What do you do when your crusty folk anarchism hasn't brought down the government but has earned you seven platinum albums and enough cash to buy your dog a diamond-studded string?
Do you ditch the political idealism and makeshift fiddle and sell out? Of course you don't. The first thing you do is go down the record shop and spend some of the dosh on Beatles records.
Because, dear me, the opening three tracks of this album (cunningly titled to suggest both police paranoia and the traveller's love of living in a field in a single phrase!) threaten at any moment to turn into 'I Am The Walrus' complete with a nasal-voiced Mark Chadwick doing his best John Lennon impersonation.

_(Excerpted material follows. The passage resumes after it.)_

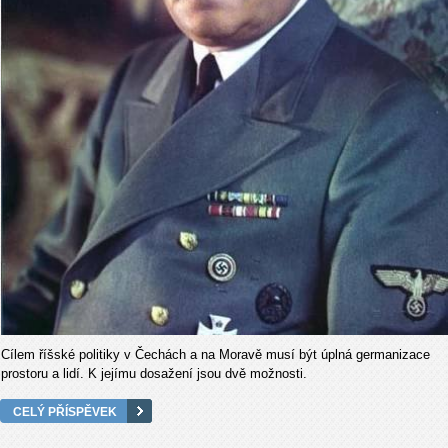
Cílem říšské politiky v Čechách a na Moravě musí být úplná germanizace
prostoru a lidí. K jejímu dosažení jsou dvě možnosti.
CELÝ PŘÍSPĚVEK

It isn't pretty. Thenceforth, the Levellers buy a couple of orchestras, go to drama school, listen to some prog rock and plonk themselves round the campfire and sing, as ever, about how the police really aren't very nice.
As unpalatable as that sounds, it really isn't so bad, despite 'Voices On The Wind' being a melodramatic, string-laden behemoth of Mike Oldfield-like pomposity and the whole thing having an air of self-importance.
For it's not all pretentious twaddle. And even the pretentious twaddle is sometimes pretty fab - witness the 'every instrument but the nose flute' epic '61 Minutes Of Pleading' with its grandiose choruses.
There are plenty of the familiar fiddle de dee, rousing singalong anthems and the arrangements are lush enough to grow trees on. Watch out for 'The Levellers Sing About How The Police Really Aren't Very Nice, In An Opera Stylee' coming soon.